### Action item
Every entry, from the first line to the last, should be output exactly.

### Supplied records

——

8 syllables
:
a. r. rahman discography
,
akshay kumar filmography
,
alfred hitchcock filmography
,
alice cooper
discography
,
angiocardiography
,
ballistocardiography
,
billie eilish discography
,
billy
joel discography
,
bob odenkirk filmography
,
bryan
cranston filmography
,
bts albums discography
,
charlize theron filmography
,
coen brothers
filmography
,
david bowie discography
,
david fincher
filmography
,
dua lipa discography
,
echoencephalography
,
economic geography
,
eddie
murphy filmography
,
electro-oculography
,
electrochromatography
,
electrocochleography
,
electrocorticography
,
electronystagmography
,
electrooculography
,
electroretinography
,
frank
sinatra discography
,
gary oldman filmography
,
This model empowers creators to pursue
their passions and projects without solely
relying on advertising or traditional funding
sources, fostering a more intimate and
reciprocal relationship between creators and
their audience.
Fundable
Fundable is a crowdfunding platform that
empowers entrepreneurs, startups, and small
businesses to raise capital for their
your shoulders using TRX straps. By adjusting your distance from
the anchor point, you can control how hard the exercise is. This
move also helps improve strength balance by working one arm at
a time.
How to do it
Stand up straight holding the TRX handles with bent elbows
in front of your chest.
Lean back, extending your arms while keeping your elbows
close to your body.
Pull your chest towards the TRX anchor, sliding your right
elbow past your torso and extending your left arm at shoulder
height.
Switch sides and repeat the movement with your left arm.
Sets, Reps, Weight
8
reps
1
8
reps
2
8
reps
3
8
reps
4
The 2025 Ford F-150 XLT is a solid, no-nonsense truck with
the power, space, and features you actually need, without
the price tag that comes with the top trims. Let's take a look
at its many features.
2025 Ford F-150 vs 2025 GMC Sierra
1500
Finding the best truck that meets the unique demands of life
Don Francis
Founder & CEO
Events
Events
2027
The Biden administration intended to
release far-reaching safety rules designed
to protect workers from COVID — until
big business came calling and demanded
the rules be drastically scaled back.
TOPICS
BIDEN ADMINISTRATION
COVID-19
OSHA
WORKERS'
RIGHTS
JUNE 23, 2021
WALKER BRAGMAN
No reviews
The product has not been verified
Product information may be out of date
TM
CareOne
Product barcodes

——

### Solution to the problem
8 syllables
:
a. r. rahman discography
,
akshay kumar filmography
,
alfred hitchcock filmography
,
alice cooper
discography
,
angiocardiography
,
ballistocardiography
,
billie eilish discography
,
billy
joel discography
,
bob odenkirk filmography
,
bryan
cranston filmography
,
bts albums discography
,
charlize theron filmography
,
coen brothers
filmography
,
david bowie discography
,
david fincher
filmography
,
dua lipa discography
,
echoencephalography
,
economic geography
,
eddie
murphy filmography
,
electro-oculography
,
electrochromatography
,
electrocochleography
,
electrocorticography
,
electronystagmography
,
electrooculography
,
electroretinography
,
frank
sinatra discography
,
gary oldman filmography
,
This model empowers creators to pursue
their passions and projects without solely
relying on advertising or traditional funding
sources, fostering a more intimate and
reciprocal relationship between creators and
their audience.
Fundable
Fundable is a crowdfunding platform that
empowers entrepreneurs, startups, and small
businesses to raise capital for their
your shoulders using TRX straps. By adjusting your distance from
the anchor point, you can control how hard the exercise is. This
move also helps improve strength balance by working one arm at
a time.
How to do it
Stand up straight holding the TRX handles with bent elbows
in front of your chest.
Lean back, extending your arms while keeping your elbows
close to your body.
Pull your chest towards the TRX anchor, sliding your right
elbow past your torso and extending your left arm at shoulder
height.
Switch sides and repeat the movement with your left arm.
Sets, Reps, Weight
8
reps
1
8
reps
2
8
reps
3
8
reps
4
The 2025 Ford F-150 XLT is a solid, no-nonsense truck with
the power, space, and features you actually need, without
the price tag that comes with the top trims. Let's take a look
at its many features.
2025 Ford F-150 vs 2025 GMC Sierra
1500
Finding the best truck that meets the unique demands of life
Don Francis
Founder & CEO
Events
Events
2027
The Biden administration intended to
release far-reaching safety rules designed
to protect workers from COVID — until
big business came calling and demanded
the rules be drastically scaled back.
TOPICS
BIDEN ADMINISTRATION
COVID-19
OSHA
WORKERS'
RIGHTS
JUNE 23, 2021
WALKER BRAGMAN
No reviews
The product has not been verified
Product information may be out of date
TM
CareOne
Product barcodes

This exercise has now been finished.